One expert suggested that “when the United States said it was going to impose new sanctions and then pulled back, it sent a very bad signal. It is especially damaging to US credibility and leverage.”
Unless the United States clamps down on Iran, it is going to give the Islamic Republic more leeway to keep pushing the boundaries of what is acceptable in relation to its nuclear program, said Institute for National Security Studies research fellow Azriel Bermant on Sunday.
He was responding to the news that the Obama administration has decided to suspend its decision to impose new sanctions on the Islamic Republic in the wake of stepped-up ballistic-missile testing.
Bermant, a specialist in US policy in the Middle East and nuclear weapons proliferation, said, “The Iranians know that if they have gotten this far with their negotiating partners to the Joint Comprehensive Plan of Action, those world powers are not going to let the agreement collapse.”
Furthermore, he said, “When the United States said it was going to impose new sanctions and then pulled back, it sent a very bad signal. It is especially damaging to US credibility and leverage, considering the fact that the Iranian Revolutionary Guard Corps fired unguided rockets very close to the American aircraft carrier the USS Harry S. Truman last week, while conducting a live-fire exercise.”
Bermant explained why he thinks the US suddenly backtracked on the imposition of new sanctions.
“The Obama administration probably fears that putting too much pressure on Iran now will undermine its moderate wing and harm President Hassan Rouhani’s standing in the upcoming parliamentary elections.”
Bermant’s concerns echo those of counterterror expert Matthew Levitt, whose analysis in Friday’sWall Street Journal was even more critical of Washington’s behavior.
The “backpedaling” on a new series of US-imposed sanctions on Iran over its ballistic missile program almost as soon as they were announced “effectively invit[es] Tehran to test the boundaries of what violations it can get away with,” wrote Levitt, director of the Stein program on counterterrorism and intelligence at the Washington Institute for Near East Policy.
Assessing the tug of war surrounding the Islamic Republic’s continued muscle-flexing, Levitt called the current situation “worrisome.”

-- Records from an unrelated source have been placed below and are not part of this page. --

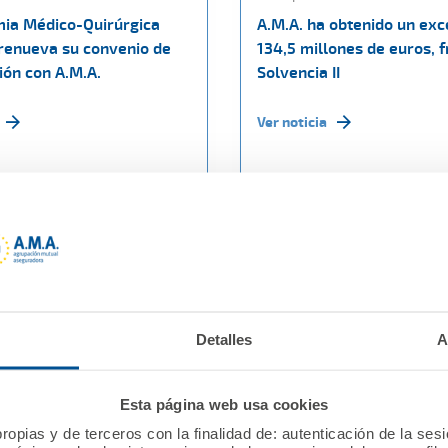
ia Médico-Quirúrgica
A.M.A. ha obtenido un exc
renueva su convenio de
134,5 millones de euros, f
ión con A.M.A.
Solvencia II
Ver noticia
Detalles
A
Esta página web usa cookies
ropias y de terceros con la finalidad de: autenticación de la ses
5
15 julio 2015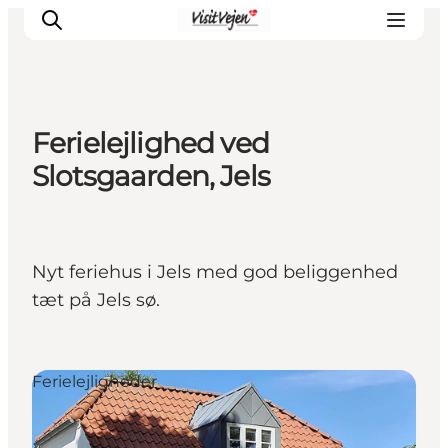
Ferielejlighed ved
Spise
Slotsgaarden, Jels
Sove
Natur
Se og oplev
Nyt feriehus i Jels med god beliggenhed
Byer
tæt på Jels sø.
Events
Udforsk
Ferielejligheder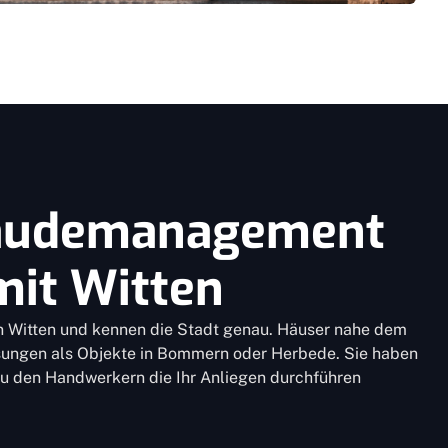
äudemanagement
mit Witten
 in Witten und kennen die Stadt genau. Häuser nahe dem
ungen als Objekte in Bommern oder Herbede. Sie haben
 zu den Handwerkern die Ihr Anliegen durchführen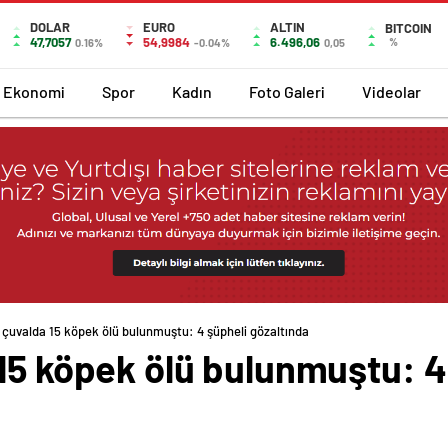
DOLAR
EURO
ALTIN
BITCOIN
47,7057
54,9984
6.496,06
%
0.16%
-0.04%
0,05
Ekonomi
Spor
Kadın
Foto Galeri
Videolar
 çuvalda 15 köpek ölü bulunmuştu: 4 şüpheli gözaltında
15 köpek ölü bulunmuştu: 4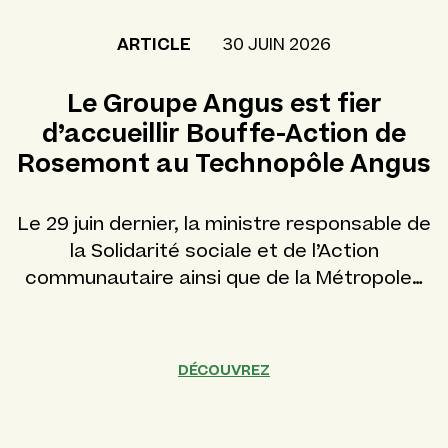
ARTICLE
30 JUIN 2026
Le Groupe Angus est fier
d’accueillir Bouffe-Action de
Rosemont au Technopôle Angus
Le 29 juin dernier, la ministre responsable de
la Solidarité sociale et de l’Action
communautaire ainsi que de la Métropole…
DÉCOUVREZ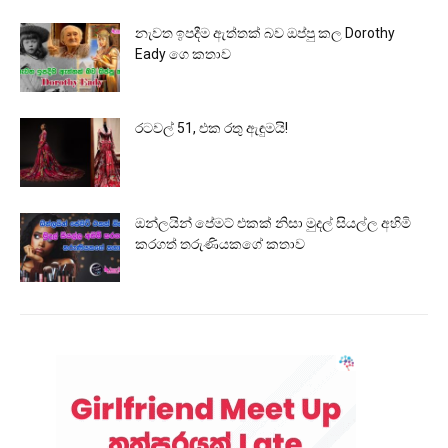
නැවත ඉපදීම ඇත්තක් බව ඔප්පු කල Dorothy
Eady ගෙ කතාව
රටවල් 51, එක රතු ඇඳුමයි!
ඔන්ලයින් පේමට් එකක් නිසා මුදල් සියල්ල අහිමි
කරගත් තරුණියකගේ කතාව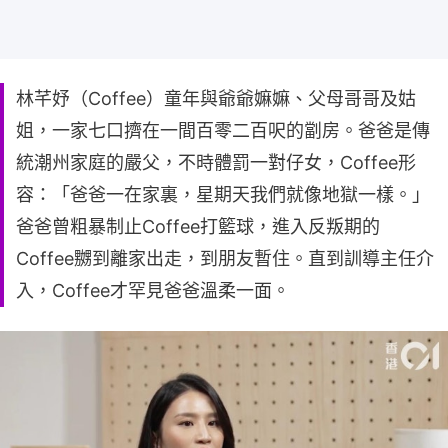
林芊妤（Coffee）童年與爺爺嫲嫲、父母哥哥及姑
姐，一家七口擠在一間百零二百呎的劏房。爸爸是傳
統潮州家庭的嚴父，不時體罰一對仔女，Coffee形
容：「爸爸一在家裏，星期天我們就像地獄一樣。」
爸爸曾粗暴制止Coffee打籃球，進入反叛期的
Coffee嬲到離家出走，到朋友暫住。直到訓導主任介
入，Coffee才罕見爸爸溫柔一面。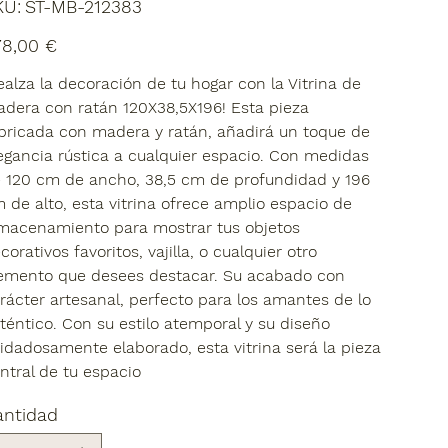
SKU
KU:
ST-MB-212383
ST-
MB-
212383
io
78,00 €
ealza la decoración de tu hogar con la Vitrina de
dera con ratán 120X38,5X196! Esta pieza
bricada con madera y ratán, añadirá un toque de
egancia rústica a cualquier espacio. Con medidas
 120 cm de ancho, 38,5 cm de profundidad y 196
 de alto, esta vitrina ofrece amplio espacio de
macenamiento para mostrar tus objetos
corativos favoritos, vajilla, o cualquier otro
emento que desees destacar. Su acabado con
rácter artesanal, perfecto para los amantes de lo
téntico. Con su estilo atemporal y su diseño
idadosamente elaborado, esta vitrina será la pieza
ntral de tu espacio
antidad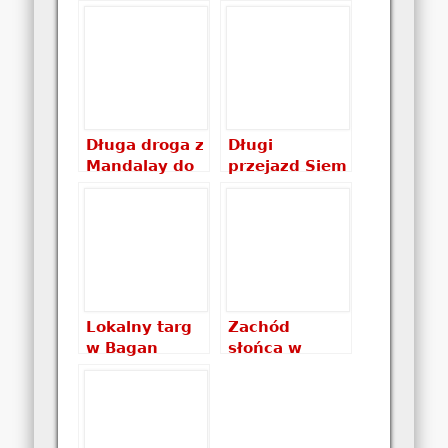
nicnierobienie…
Beach
Długa droga z
Długi
Mandalay do
przejazd Siem
Bagan
Reap Koh
Chang
Lokalny targ
Zachód
w Bagan
słońca w
Bagan –
magiczne
chwile
wieczoru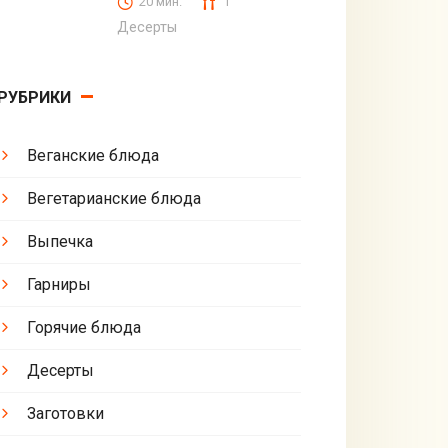
20 мин.
1
Десерты
РУБРИКИ
Веганские блюда
Вегетарианские блюда
Выпечка
Гарниры
Горячие блюда
Десерты
Заготовки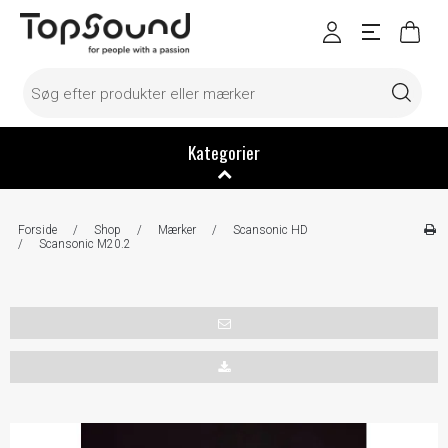
Kategorier
Forside
/
Shop
/
Mærker
/
Scansonic HD
/
Scansonic M20.2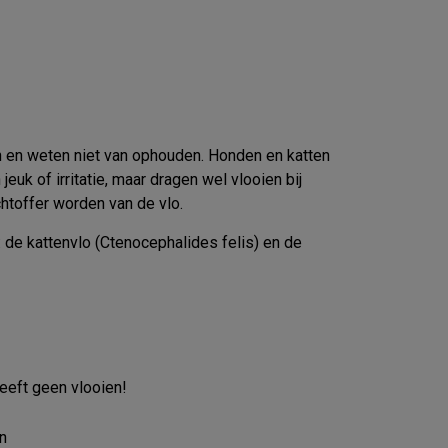
en en weten niet van ophouden. Honden en katten
uk of irritatie, maar dragen wel vlooien bij
chtoffer worden van de vlo.
de kattenvlo (Ctenocephalides felis) en de
heeft geen vlooien!
n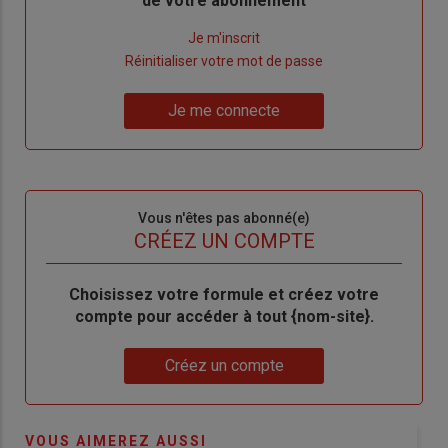
de votre abonnement
Lien
Je m'inscrit
"Créer
Lien
Réinitialiser votre mot de passe
un
"Réinitialiser
Lien
nouveau
votre
Je me connecte
"Je
compte"
mot
me
de
connecte"
passe"
Sous-
Vous n'êtes pas abonné(e)
titre
TITRE
CRÉEZ UN COMPTE
Body
Choisissez votre formule et créez votre
compte pour accéder à tout {nom-site}.
Lien
Créez un compte
VOUS AIMEREZ AUSSI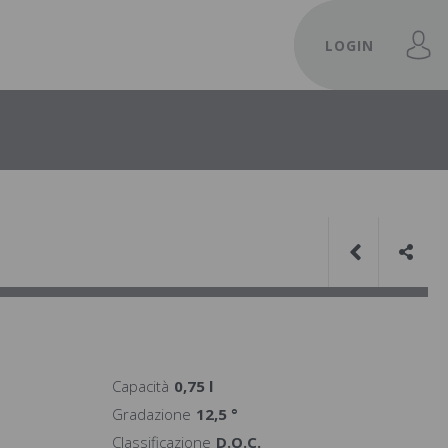
LOGIN
Capacità
0,75 l
Gradazione
12,5 °
Classificazione
D.O.C.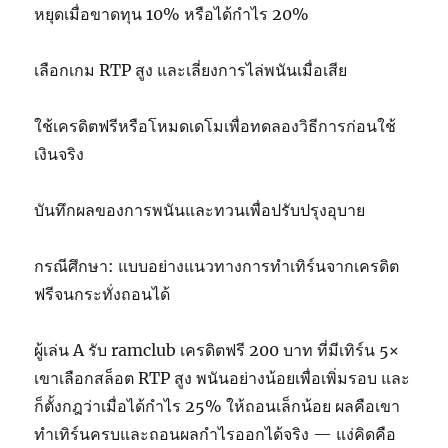
หยุดเมื่อขาดทุน 10% หรือได้กำไร 20%
เลือกเกม RTP สูง และเลี่ยงการไล่พนันเมื่อเสีย
ใช้เครดิตฟรีหรือโหมดเดโมเพื่อทดลองวิธีการก่อนใช้
เงินจริง
บันทึกผลของการพนันและทวนเพื่อปรับปรุงอุบาย
กรณีศึกษา: แบบอย่างแนวทางการทำเทิร์นจากเครดิต
ฟรีจนกระทั่งถอนได้
ผู้เล่น A รับ ramclub เครดิตฟรี 200 บาท ที่มีเทิร์น 5×
เขาเลือกสล็อต RTP สูง พนันอย่างน้อยเพื่อเพิ่มรอบ และ
ก็ตั้งกฎว่าเมื่อได้กำไร 25% ให้ถอนเล็กน้อย ผลคือเขา
ทำเทิร์นครบและถอนผลกำไรออกได้จริง — แง่คิดคือ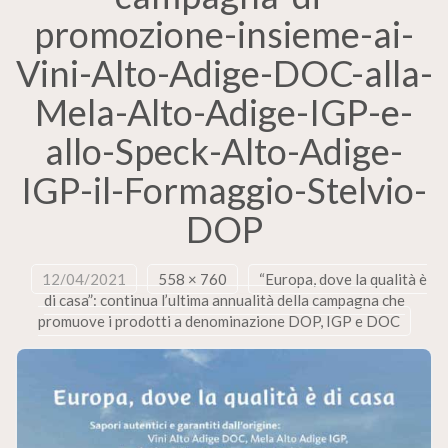
promozione-insieme-ai-
Vini-Alto-Adige-DOC-alla-
Mela-Alto-Adige-IGP-e-
allo-Speck-Alto-Adige-
IGP-il-Formaggio-Stelvio-
DOP
12/04/2021
558 × 760
“Europa, dove la qualità è
di casa”: continua l’ultima annualità della campagna che
promuove i prodotti a denominazione DOP, IGP e DOC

The planned sanctions were a last-straw response to Iran’s testing of the Emad missile in October, which, said Levitt, “a United Nations panel concluded in December… was capable of carrying a nuclear warhead, a violation of UN Security Council Resolution 1929… The measures were intended to show Washington’s willingness to hold Tehran accountable for illicit conduct.”
However, explained, Levitt,
To Iran, it didn’t matter that the measures did not undermine the major sanctions relief it stands to gain through the nuclear deal or that they were limited to a small number of individuals and companies. A spokesman for Iran’s foreign ministry called the sanctions “unilateral, arbitrary and illegal.” President Hassan Rouhani denounced them and instructed his defense minister to expedite the ballistic missile program.
Iran has insisted that it will not accept restrictions on its missile program. The text of the nuclear agreement enshrines this position: “Iran has stated that if sanctions are reinstated in whole or in part, Iran will treat that as grounds to cease performing its commitments under the JCPOA in whole or in part.
The INSS’ Bermant said he didn’t believe Iran would actually walk away from the JCPOA, even if the US were to impose the new sanctions – because of their limited scope. “Don’t forget that a whole other set of sanctions would be removed,” he said.
Levitt concluded his Wall Street Journal piece by reiterating what both he and Bermant see as the key danger in American “waffling”:
By backing off sanctions over Iran’s ballistic missile test – and fairly insignificant sanctions at that – the Obama administration has left the impression that, contrary to its repeated pledges, it may not enforce current sanctions or impose new ones should Tehran violate UN Security Council resolutions or the nuclear deal. Iran’s actions to date make clear that its leaders will interpret such dithering as weakness, and an invitation to further test the boundaries of their international obligations.